HOW TO COMPLETE THIS TASK: Rewrite the listing below with every "higher value" changed to "larger value" and everything else unchanged, and leave out the picture markers.

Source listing
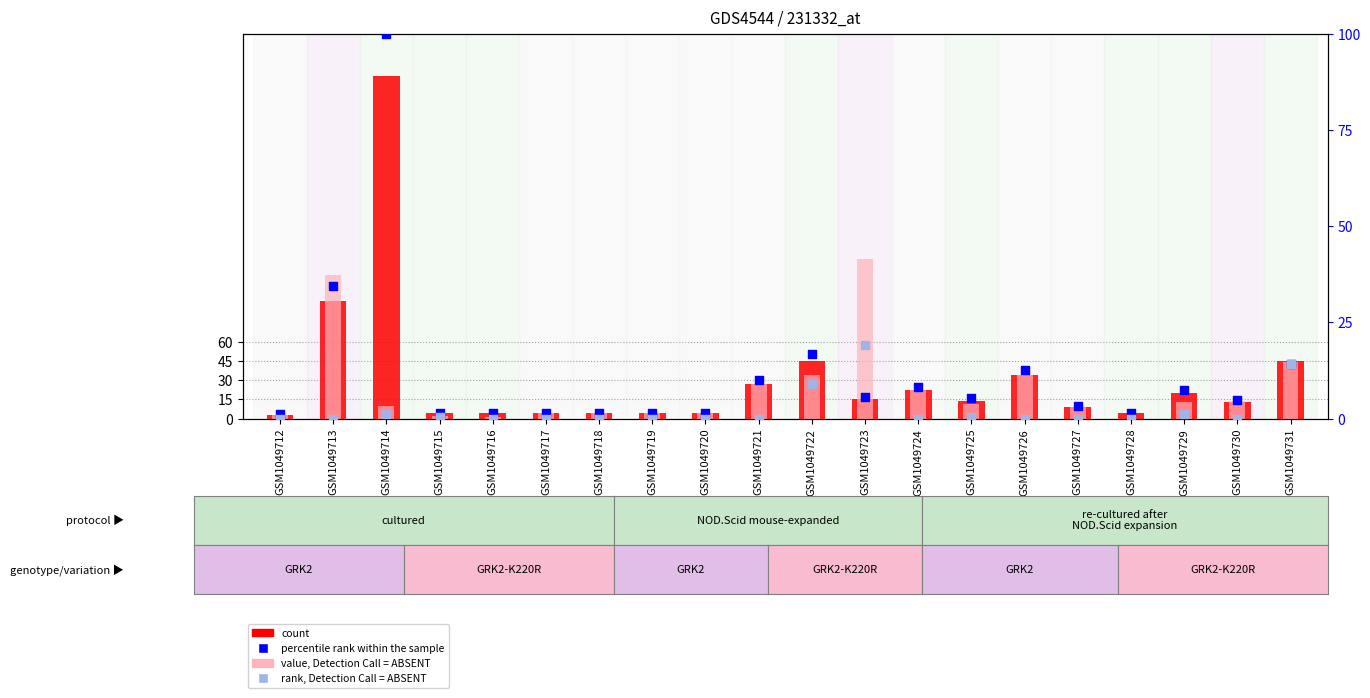

Which series reaches the maximum Y coordinate?

count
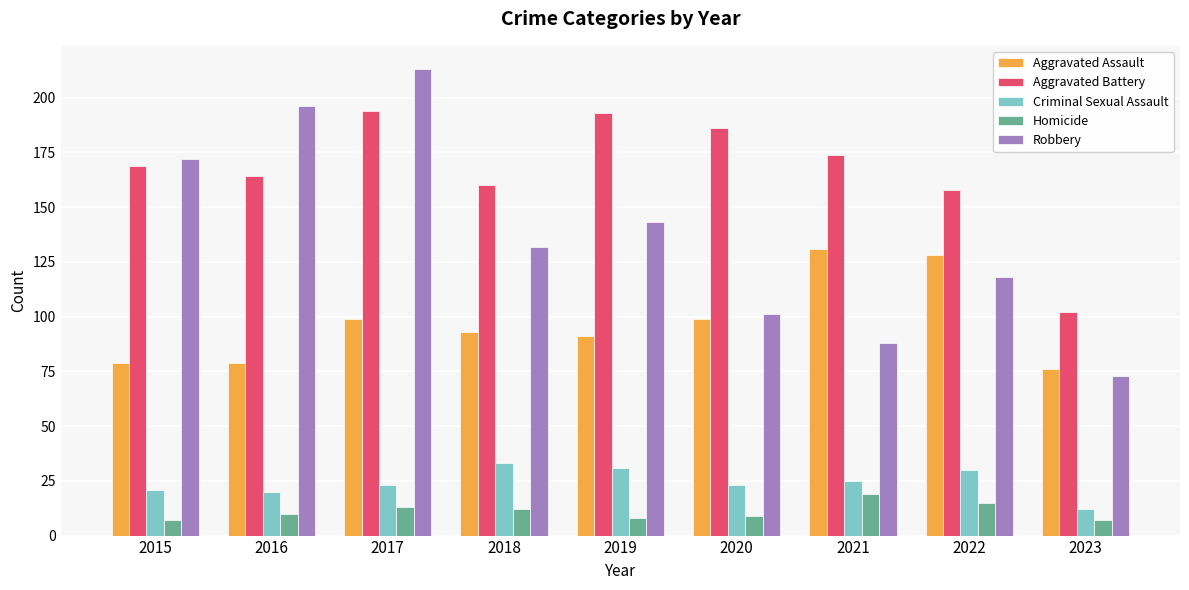

What is the spread (max minus min) of values at 2023?

95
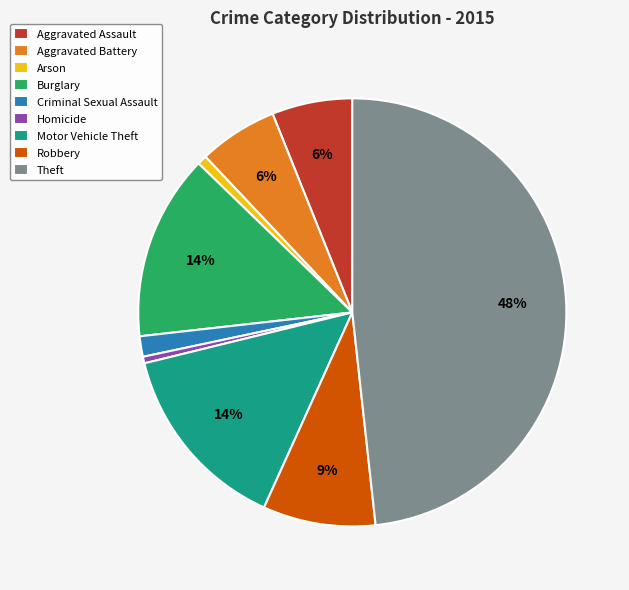

Is it true that Burglary is 14% of the pie?

True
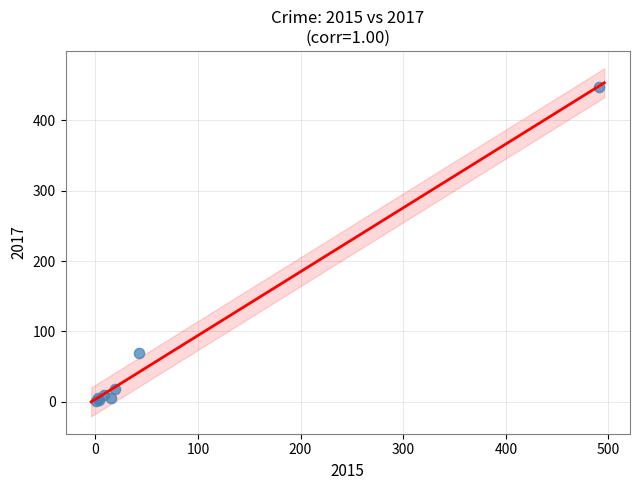

What Y value in the scatter plot is closest to 224?

69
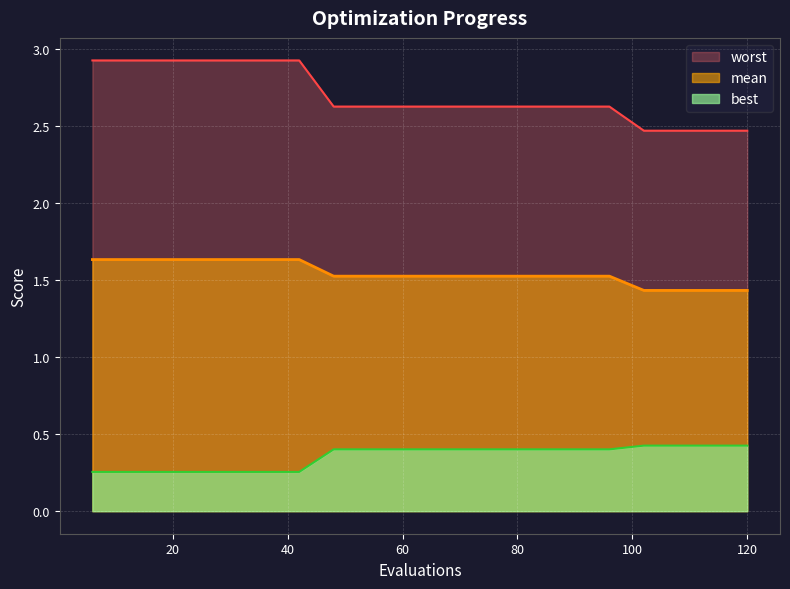

Which has a higher value, 72 or 60?

72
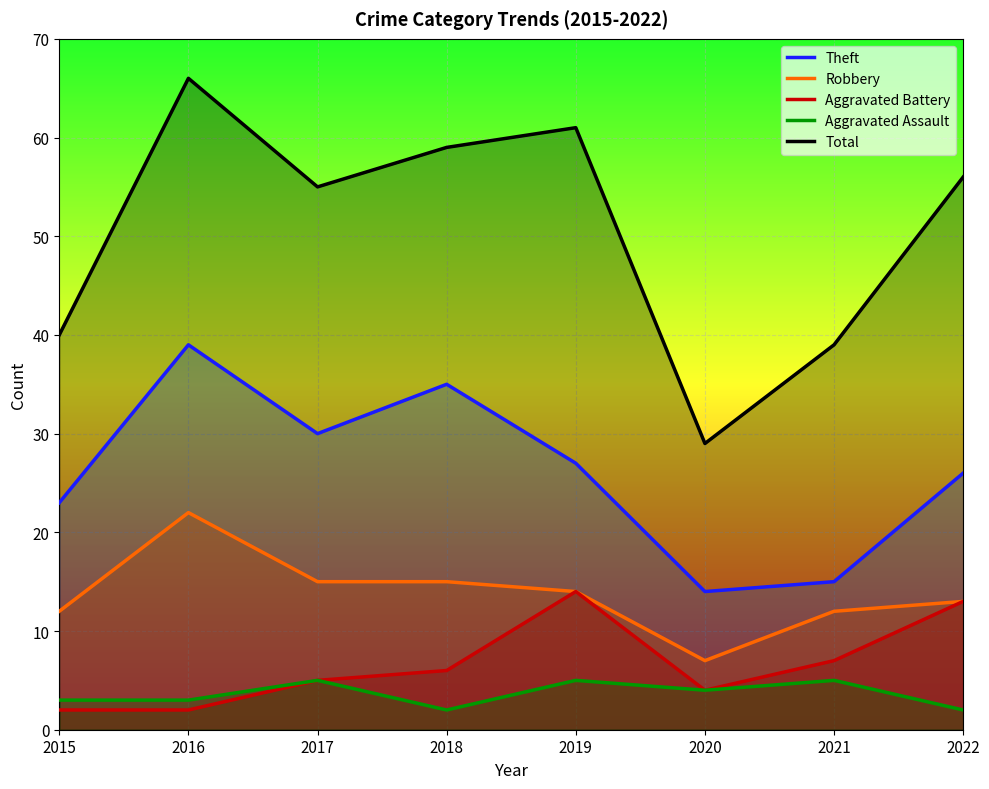

Does the chart display data point markers on the line(s)?

No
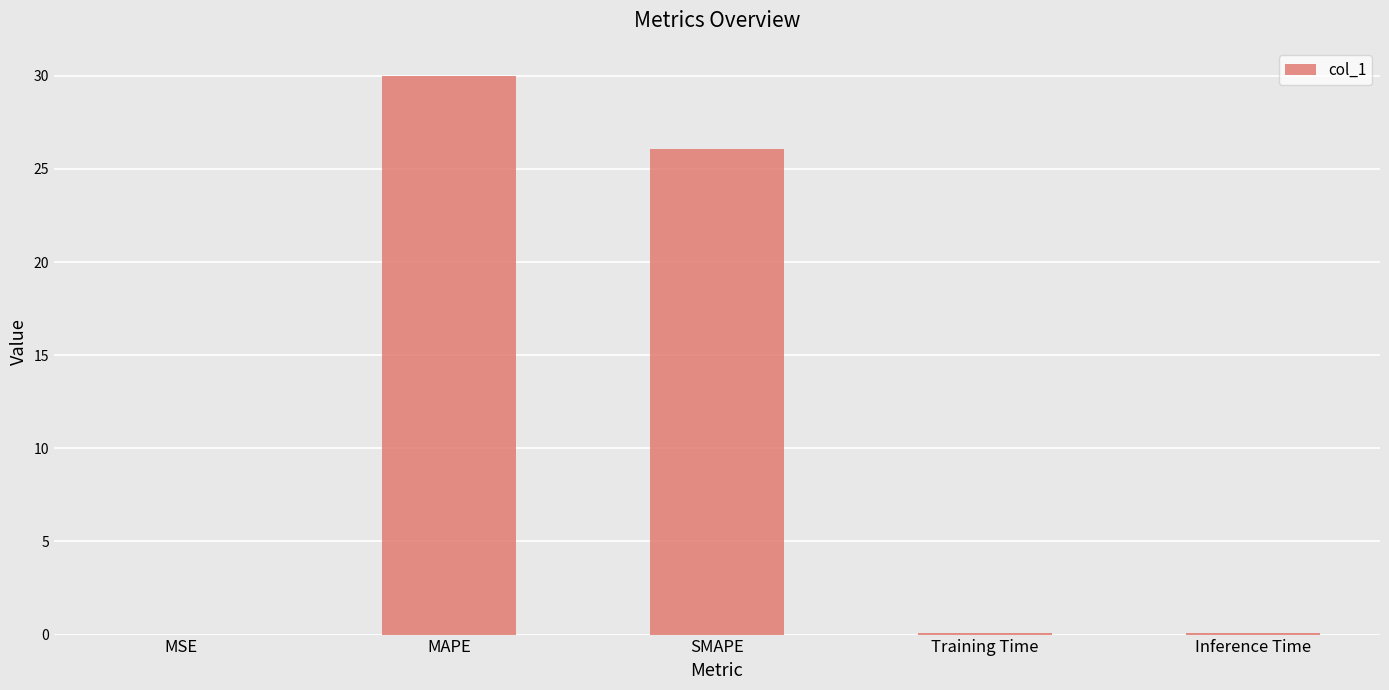

Which has a higher value, MAPE or Training Time?

MAPE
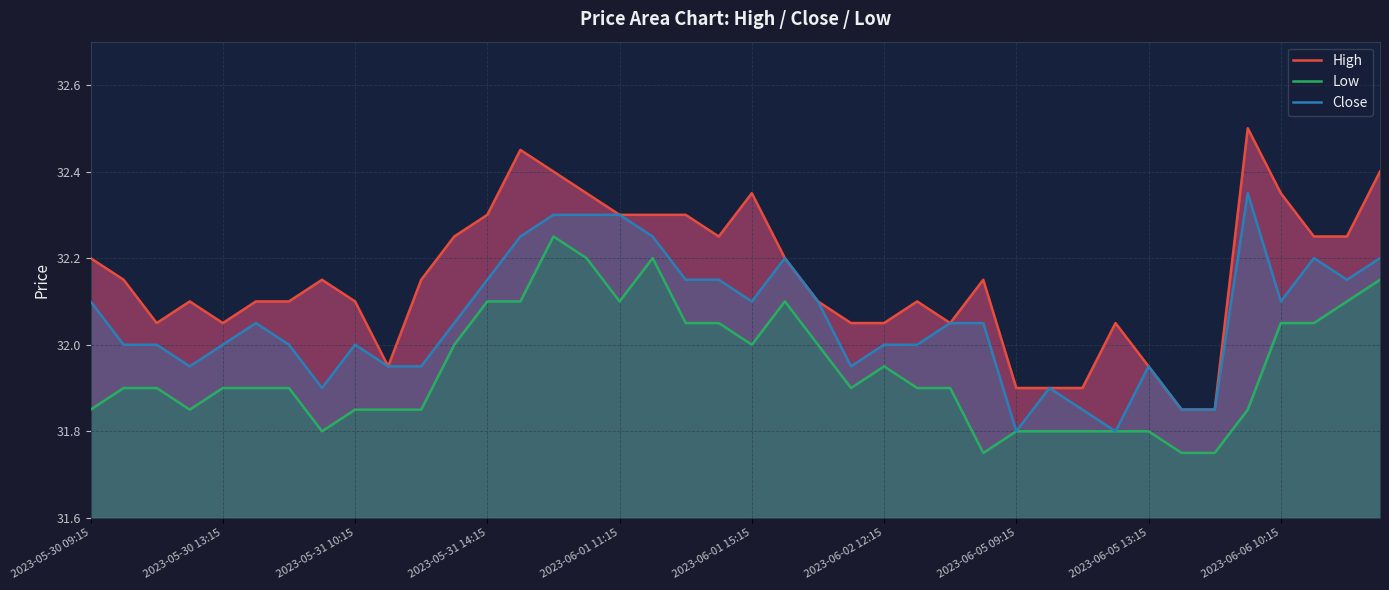

What is the highest value of the Close series?

32.3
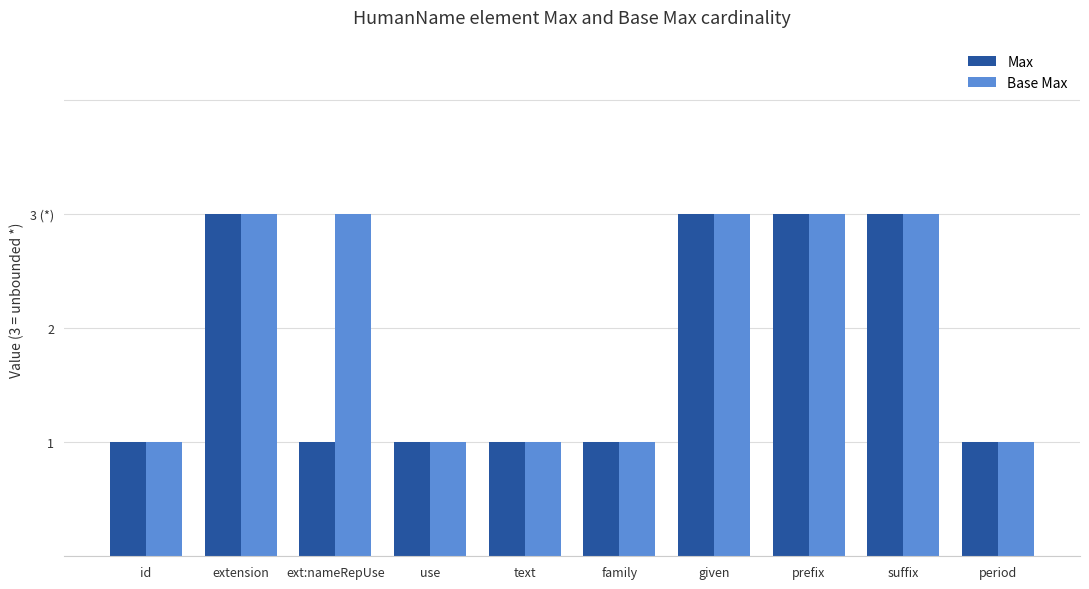

The Max series shows 2 at family. True or false?

False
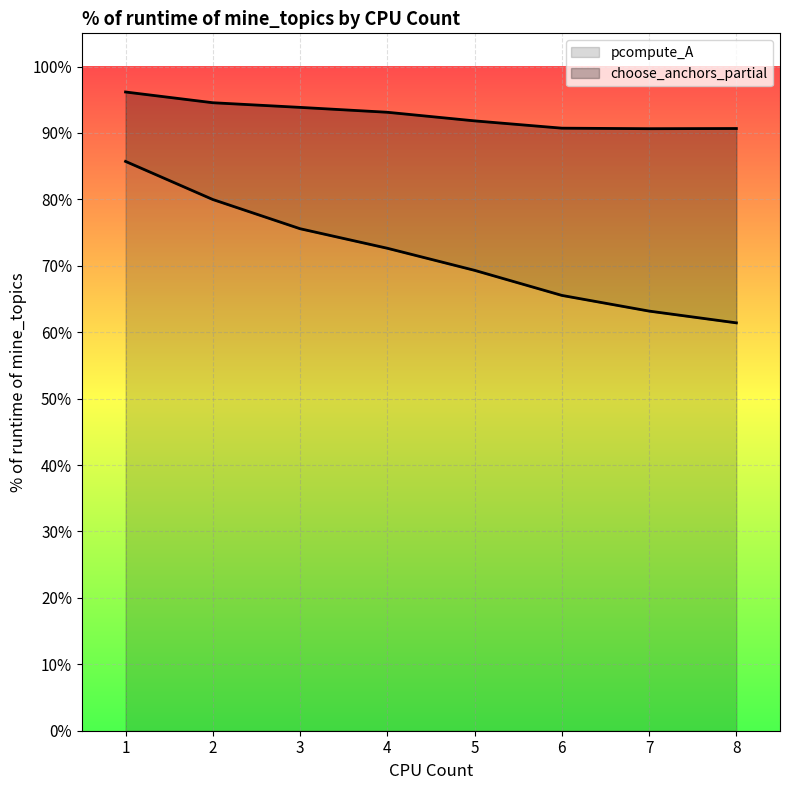

List the series in order of their peak value, lowest first.

pcompute_A, choose_anchors_partial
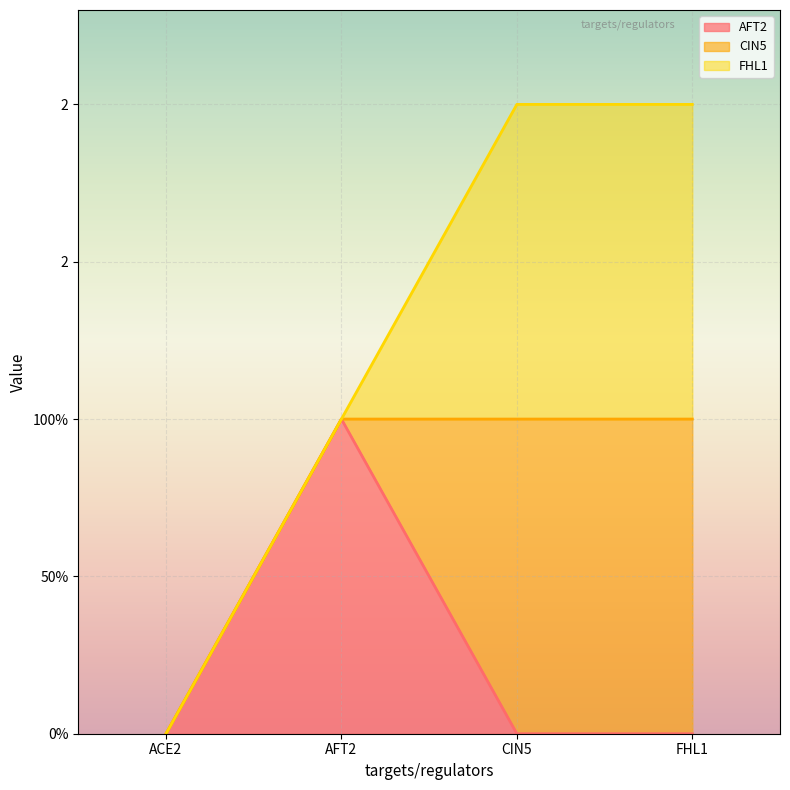

How many times do CIN5 and AFT2 cross each other?

1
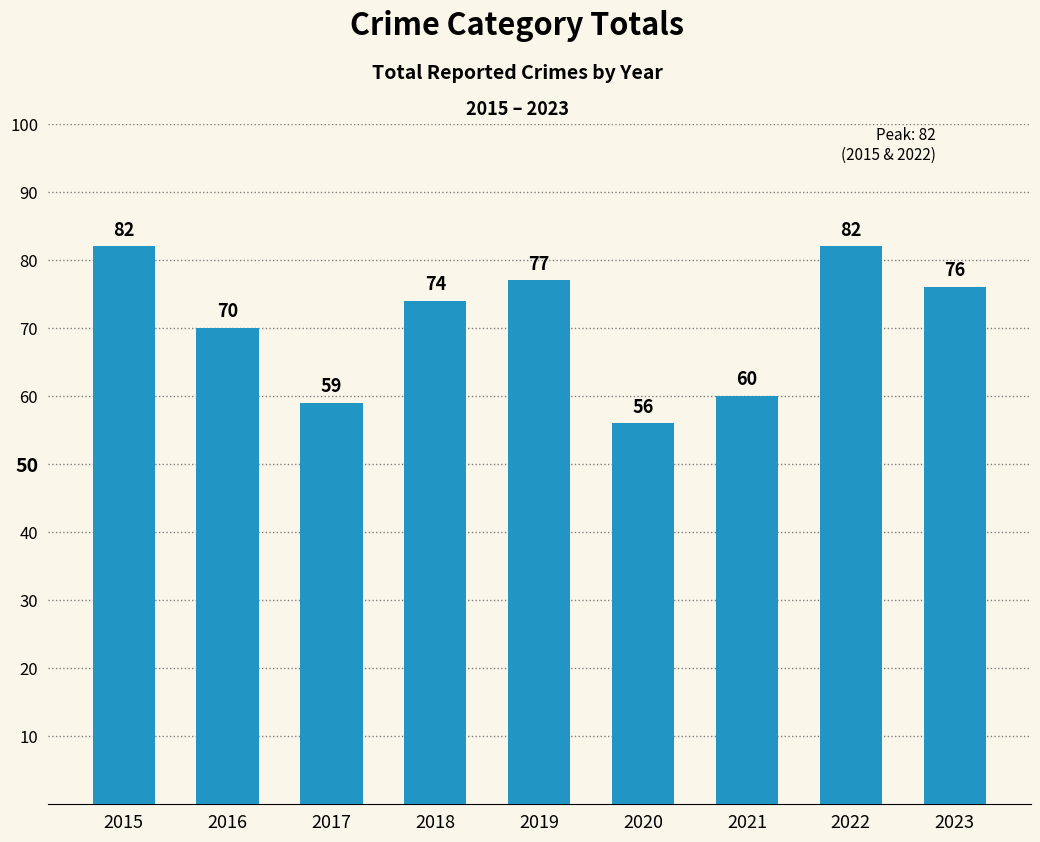

At which label does the data first exceed 74?

2015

EXERCISE ANSWER:
Which series reaches the maximum Y coordinate?

count

What is the spread (max minus min) of values at 2023?

95

Is it true that Burglary is 14% of the pie?

True

What Y value in the scatter plot is closest to 224?

69

Which has a larger value, 72 or 60?

72

Does the chart display data point markers on the line(s)?

No

Which has a larger value, MAPE or Training Time?

MAPE

What is the highest value of the Close series?

32.3

The Max series shows 2 at family. True or false?

False

List the series in order of their peak value, lowest first.

pcompute_A, choose_anchors_partial

How many times do CIN5 and AFT2 cross each other?

1

At which label does the data first exceed 74?

2015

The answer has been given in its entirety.